>>

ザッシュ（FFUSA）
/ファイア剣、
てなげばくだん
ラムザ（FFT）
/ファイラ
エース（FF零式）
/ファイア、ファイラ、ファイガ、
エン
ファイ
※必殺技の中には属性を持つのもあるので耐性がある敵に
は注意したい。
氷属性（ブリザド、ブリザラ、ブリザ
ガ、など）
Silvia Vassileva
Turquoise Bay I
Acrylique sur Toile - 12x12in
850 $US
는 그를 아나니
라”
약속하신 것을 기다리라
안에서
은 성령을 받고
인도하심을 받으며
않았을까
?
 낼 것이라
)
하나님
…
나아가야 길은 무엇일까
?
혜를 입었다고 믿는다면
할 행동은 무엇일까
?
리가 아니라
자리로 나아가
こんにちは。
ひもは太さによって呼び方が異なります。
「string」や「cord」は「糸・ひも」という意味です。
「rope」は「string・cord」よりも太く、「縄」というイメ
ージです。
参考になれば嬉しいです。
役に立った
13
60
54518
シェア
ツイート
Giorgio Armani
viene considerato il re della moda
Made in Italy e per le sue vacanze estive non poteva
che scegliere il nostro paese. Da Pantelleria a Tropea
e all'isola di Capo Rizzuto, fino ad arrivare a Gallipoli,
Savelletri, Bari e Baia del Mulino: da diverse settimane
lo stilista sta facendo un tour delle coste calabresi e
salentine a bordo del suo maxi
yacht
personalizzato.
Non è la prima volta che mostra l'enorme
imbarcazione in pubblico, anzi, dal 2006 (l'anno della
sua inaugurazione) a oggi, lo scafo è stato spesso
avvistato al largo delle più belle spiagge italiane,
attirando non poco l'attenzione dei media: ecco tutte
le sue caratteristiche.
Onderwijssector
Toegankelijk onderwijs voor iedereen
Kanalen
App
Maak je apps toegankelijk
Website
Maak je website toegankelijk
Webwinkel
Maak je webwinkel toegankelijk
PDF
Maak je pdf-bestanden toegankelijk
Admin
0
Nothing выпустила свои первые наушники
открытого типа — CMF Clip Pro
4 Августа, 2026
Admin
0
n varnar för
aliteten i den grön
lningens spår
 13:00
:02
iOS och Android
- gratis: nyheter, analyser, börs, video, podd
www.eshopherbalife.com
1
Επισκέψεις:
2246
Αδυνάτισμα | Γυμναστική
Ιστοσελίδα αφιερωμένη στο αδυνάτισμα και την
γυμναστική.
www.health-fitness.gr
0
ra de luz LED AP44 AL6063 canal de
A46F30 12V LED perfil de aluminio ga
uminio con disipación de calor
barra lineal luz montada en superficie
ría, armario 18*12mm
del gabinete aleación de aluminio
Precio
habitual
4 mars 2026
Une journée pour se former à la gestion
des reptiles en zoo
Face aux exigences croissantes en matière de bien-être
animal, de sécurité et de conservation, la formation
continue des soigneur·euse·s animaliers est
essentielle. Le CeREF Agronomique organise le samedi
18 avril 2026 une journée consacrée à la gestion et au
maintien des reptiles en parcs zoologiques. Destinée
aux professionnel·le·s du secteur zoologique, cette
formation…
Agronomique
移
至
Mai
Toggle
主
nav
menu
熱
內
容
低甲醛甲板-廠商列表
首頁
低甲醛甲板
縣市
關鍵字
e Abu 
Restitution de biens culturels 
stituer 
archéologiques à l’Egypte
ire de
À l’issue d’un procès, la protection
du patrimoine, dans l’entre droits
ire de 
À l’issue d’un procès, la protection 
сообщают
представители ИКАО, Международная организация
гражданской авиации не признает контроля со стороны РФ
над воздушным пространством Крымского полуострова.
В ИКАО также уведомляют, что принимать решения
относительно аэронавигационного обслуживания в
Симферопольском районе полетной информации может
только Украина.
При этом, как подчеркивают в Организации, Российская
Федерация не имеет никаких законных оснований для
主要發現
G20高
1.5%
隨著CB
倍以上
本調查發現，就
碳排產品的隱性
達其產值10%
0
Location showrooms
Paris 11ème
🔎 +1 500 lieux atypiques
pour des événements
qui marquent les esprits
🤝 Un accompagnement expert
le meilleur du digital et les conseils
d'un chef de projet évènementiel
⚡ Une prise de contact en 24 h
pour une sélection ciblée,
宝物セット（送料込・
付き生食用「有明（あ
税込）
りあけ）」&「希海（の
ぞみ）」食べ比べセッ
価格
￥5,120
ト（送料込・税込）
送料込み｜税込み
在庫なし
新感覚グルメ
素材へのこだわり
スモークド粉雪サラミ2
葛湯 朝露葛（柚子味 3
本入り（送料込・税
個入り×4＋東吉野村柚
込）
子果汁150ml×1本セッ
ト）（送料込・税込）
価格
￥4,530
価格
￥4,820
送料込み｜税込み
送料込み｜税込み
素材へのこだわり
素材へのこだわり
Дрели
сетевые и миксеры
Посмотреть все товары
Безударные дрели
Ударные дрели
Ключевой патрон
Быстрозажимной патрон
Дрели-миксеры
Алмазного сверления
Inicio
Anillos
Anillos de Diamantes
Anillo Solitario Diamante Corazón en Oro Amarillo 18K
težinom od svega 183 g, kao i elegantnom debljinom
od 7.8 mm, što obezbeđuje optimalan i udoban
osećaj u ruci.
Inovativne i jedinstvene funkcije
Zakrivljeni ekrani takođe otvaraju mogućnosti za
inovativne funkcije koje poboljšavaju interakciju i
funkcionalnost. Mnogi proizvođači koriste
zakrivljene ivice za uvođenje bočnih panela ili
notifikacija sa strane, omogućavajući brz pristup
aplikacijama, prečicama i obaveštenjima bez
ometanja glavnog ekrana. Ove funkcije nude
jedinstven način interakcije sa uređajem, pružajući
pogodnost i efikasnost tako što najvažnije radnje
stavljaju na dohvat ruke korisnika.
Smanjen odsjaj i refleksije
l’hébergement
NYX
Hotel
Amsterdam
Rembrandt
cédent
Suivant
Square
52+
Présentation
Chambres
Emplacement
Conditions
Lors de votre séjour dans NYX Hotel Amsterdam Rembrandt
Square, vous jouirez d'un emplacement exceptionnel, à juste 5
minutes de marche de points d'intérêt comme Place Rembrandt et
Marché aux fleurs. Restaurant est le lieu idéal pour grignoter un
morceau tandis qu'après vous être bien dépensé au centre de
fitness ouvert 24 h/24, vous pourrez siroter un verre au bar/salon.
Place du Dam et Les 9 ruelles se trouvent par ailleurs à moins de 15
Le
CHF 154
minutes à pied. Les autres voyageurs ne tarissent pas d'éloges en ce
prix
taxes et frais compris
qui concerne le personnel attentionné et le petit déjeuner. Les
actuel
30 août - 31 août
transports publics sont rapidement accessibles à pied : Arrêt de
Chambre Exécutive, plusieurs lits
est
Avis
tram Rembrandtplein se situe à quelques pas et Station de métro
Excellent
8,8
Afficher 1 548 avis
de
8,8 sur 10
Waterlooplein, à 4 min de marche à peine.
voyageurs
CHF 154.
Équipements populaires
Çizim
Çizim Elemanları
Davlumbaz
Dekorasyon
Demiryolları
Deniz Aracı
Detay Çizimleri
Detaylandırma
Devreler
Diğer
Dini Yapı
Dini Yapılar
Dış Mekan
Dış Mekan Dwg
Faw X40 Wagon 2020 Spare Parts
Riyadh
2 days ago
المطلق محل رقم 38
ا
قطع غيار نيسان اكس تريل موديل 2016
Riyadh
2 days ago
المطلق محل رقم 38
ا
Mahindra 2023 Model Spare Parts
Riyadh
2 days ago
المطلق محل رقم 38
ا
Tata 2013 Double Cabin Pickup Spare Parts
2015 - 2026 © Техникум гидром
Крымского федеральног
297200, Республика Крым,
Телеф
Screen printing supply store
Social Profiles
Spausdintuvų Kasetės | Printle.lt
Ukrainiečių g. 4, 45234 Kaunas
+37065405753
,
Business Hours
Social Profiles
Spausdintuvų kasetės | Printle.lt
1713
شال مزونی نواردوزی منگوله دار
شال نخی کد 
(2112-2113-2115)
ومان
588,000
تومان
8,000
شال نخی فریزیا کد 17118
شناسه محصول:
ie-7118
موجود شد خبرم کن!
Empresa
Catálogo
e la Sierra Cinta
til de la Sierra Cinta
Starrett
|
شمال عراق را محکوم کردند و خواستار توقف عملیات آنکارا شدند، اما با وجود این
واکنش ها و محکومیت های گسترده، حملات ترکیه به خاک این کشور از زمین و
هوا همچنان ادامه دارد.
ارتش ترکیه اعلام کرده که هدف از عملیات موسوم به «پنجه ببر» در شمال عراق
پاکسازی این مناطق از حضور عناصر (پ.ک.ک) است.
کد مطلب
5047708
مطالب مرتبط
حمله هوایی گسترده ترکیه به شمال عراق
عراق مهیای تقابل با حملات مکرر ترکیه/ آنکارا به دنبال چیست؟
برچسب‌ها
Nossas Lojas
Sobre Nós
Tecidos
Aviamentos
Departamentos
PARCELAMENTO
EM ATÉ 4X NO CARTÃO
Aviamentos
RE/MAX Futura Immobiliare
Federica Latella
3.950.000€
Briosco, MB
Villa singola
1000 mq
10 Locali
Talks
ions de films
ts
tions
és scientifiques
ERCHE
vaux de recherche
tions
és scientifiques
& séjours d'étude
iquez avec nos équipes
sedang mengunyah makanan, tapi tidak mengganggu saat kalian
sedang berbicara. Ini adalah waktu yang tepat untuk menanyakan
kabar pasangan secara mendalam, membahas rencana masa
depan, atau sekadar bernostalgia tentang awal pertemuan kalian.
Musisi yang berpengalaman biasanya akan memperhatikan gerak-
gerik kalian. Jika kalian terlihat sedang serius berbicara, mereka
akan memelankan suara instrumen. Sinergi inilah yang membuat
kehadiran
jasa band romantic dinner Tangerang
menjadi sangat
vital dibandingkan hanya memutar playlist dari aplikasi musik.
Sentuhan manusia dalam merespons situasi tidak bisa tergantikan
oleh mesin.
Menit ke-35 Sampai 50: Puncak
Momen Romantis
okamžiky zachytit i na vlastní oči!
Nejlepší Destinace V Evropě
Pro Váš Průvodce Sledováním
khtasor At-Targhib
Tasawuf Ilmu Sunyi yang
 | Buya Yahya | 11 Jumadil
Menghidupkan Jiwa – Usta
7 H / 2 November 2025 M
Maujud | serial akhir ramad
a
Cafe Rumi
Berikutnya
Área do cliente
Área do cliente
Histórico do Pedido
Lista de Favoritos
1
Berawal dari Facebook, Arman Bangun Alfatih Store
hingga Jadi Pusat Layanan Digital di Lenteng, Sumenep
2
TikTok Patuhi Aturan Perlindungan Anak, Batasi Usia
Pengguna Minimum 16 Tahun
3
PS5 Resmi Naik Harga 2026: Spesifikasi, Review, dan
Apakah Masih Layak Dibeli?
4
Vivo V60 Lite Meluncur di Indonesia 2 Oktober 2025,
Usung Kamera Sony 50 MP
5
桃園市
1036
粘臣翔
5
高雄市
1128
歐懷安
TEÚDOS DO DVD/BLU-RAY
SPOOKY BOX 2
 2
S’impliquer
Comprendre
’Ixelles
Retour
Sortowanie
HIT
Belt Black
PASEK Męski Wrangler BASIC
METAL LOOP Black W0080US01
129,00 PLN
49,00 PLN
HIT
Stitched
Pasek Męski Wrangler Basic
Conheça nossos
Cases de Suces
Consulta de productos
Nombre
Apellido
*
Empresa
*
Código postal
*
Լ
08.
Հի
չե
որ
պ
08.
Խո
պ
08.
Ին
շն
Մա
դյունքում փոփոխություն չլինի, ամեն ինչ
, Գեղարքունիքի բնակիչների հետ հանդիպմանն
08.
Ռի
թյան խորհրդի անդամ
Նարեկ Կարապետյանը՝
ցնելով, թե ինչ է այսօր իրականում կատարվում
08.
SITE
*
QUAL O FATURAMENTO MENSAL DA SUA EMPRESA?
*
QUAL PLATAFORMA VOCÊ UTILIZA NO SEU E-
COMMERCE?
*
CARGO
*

<<

● Exercise requirements
Please lay out everything from the first line of the rows down through the line containing "iOS och Android", both included, as a Markdown table with the columns No. and Text. Number each line and leave out blank lines.

● Answer to this exercise
| No. | Text |
|---|---|
| 1 | ザッシュ（FFUSA） |
| 2 | /ファイア剣、 |
| 3 | てなげばくだん |
| 4 | ラムザ（FFT） |
| 5 | /ファイラ |
| 6 | エース（FF零式） |
| 7 | /ファイア、ファイラ、ファイガ、 |
| 8 | エン |
| 9 | ファイ |
| 10 | ※必殺技の中には属性を持つのもあるので耐性がある敵に |
| 11 | は注意したい。 |
| 12 | 氷属性（ブリザド、ブリザラ、ブリザ |
| 13 | ガ、など） |
| 14 | Silvia Vassileva |
| 15 | Turquoise Bay I |
| 16 | Acrylique sur Toile - 12x12in |
| 17 | 850 $US |
| 18 | 는 그를 아나니 |
| 19 | 라” |
| 20 | 약속하신 것을 기다리라 |
| 21 | 안에서 |
| 22 | 은 성령을 받고 |
| 23 | 인도하심을 받으며 |
| 24 | 않았을까 |
| 25 | ? |
| 26 |  낼 것이라 |
| 27 | ) |
| 28 | 하나님 |
| 29 | … |
| 30 | 나아가야 길은 무엇일까 |
| 31 | ? |
| 32 | 혜를 입었다고 믿는다면 |
| 33 | 할 행동은 무엇일까 |
| 34 | ? |
| 35 | 리가 아니라 |
| 36 | 자리로 나아가 |
| 37 | こんにちは。 |
| 38 | ひもは太さによって呼び方が異なります。 |
| 39 | 「string」や「cord」は「糸・ひも」という意味です。 |
| 40 | 「rope」は「string・cord」よりも太く、「縄」というイメ |
| 41 | ージです。 |
| 42 | 参考になれば嬉しいです。 |
| 43 | 役に立った |
| 44 | 13 |
| 45 | 60 |
| 46 | 54518 |
| 47 | シェア |
| 48 | ツイート |
| 49 | Giorgio Armani |
| 50 | viene considerato il re della moda |
| 51 | Made in Italy e per le sue vacanze estive non poteva |
| 52 | che scegliere il nostro paese. Da Pantelleria a Tropea |
| 53 | e all'isola di Capo Rizzuto, fino ad arrivare a Gallipoli, |
| 54 | Savelletri, Bari e Baia del Mulino: da diverse settimane |
| 55 | lo stilista sta facendo un tour delle coste calabresi e |
| 56 | salentine a bordo del suo maxi |
| 57 | yacht |
| 58 | personalizzato. |
| 59 | Non è la prima volta che mostra l'enorme |
| 60 | imbarcazione in pubblico, anzi, dal 2006 (l'anno della |
| 61 | sua inaugurazione) a oggi, lo scafo è stato spesso |
| 62 | avvistato al largo delle più belle spiagge italiane, |
| 63 | attirando non poco l'attenzione dei media: ecco tutte |
| 64 | le sue caratteristiche. |
| 65 | Onderwijssector |
| 66 | Toegankelijk onderwijs voor iedereen |
| 67 | Kanalen |
| 68 | App |
| 69 | Maak je apps toegankelijk |
| 70 | Website |
| 71 | Maak je website toegankelijk |
| 72 | Webwinkel |
| 73 | Maak je webwinkel toegankelijk |
| 74 | PDF |
| 75 | Maak je pdf-bestanden toegankelijk |
| 76 | Admin |
| 77 | 0 |
| 78 | Nothing выпустила свои первые наушники |
| 79 | открытого типа — CMF Clip Pro |
| 80 | 4 Августа, 2026 |
| 81 | Admin |
| 82 | 0 |
| 83 | n varnar för |
| 84 | aliteten i den grön |
| 85 | lningens spår |
| 86 |  13:00 |
| 87 | :02 |
| 88 | iOS och Android |